# Ical suddenly not working



## Laydamisa (Jan 27, 2009)

My Ical application was working perfectly fine before but now when I go into it a message pops up saying "Calender Cache could not be moved because you do not have the appropriate access privileges for calenders. To view or change access privileges select the item in finder and choose file > get info" When I tried this it didn't seem to make a difference. I should have access privileges to everything on the computer. I've become very unorganized without it. Can anyone help?


----------



## sinclair_tm (Mar 11, 2005)

Goto the Disk Utility in the Utilities folder in the Applications folder on you hard drive. In the pane on the left, click on the icon that has the same name as your hard drive with iCal on it. Then look for the button that says Repair Disk Permissions and click it. It should work for a while, sometimes it can take 30 minutes to finished. Once it is done, look in the message box to see if it repaired anything. If it did, click the button again. Keep having it do this until it doesn't fix anything anymore. Then try iCal again and let us know if it's working.


----------



## Laydamisa (Jan 27, 2009)

I tried what you suggested and it doesn't ever not repair anything. Its always "ACL found but not expected on "Applications/iCal.app"." I lost patience after the 6th time. Should I continue or do you have another suggestion?


----------



## sinclair_tm (Mar 11, 2005)

THe next thing I'd do is to boot from the OS install/restore disk and then run repair disk and repair permissions from it.


----------



## canadian4evr (Apr 4, 2007)

Try to check the permissions of the folder in /Users/yourusernamehere/Library/Calender (click folder Calender and choose File -> Get Info)

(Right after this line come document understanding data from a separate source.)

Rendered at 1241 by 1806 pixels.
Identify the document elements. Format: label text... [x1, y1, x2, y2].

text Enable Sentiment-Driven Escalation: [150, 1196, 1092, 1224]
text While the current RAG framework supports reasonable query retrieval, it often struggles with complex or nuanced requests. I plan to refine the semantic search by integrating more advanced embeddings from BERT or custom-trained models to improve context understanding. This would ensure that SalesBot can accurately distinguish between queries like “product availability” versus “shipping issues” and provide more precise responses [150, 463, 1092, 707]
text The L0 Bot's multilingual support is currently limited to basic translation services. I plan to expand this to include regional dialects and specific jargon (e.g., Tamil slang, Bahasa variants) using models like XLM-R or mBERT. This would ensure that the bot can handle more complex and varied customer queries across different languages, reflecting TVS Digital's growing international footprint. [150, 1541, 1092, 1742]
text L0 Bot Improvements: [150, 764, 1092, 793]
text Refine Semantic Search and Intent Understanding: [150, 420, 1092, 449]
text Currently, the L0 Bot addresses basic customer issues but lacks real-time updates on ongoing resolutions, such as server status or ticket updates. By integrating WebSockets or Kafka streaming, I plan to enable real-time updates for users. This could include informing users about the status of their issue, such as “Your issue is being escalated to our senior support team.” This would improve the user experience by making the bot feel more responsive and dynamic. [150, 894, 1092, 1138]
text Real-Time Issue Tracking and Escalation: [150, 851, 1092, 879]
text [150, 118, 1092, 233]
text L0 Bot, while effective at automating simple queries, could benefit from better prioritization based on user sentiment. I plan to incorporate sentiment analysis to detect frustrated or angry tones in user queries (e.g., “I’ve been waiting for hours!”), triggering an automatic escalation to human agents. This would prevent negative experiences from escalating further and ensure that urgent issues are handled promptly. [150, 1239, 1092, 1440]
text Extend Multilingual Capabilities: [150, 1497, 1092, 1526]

Permissions should be setup as in the attached picture:


----------



## Laydamisa (Jan 27, 2009)

Thanx so much I got it working


----------



## canadian4evr (Apr 4, 2007)

sinclair_tm said:


> THe next thing I'd do is to boot from the OS install/restore disk and then run repair disk and repair permissions from it.


Repair permissions only repairs the .app programs, not their associated files.


----------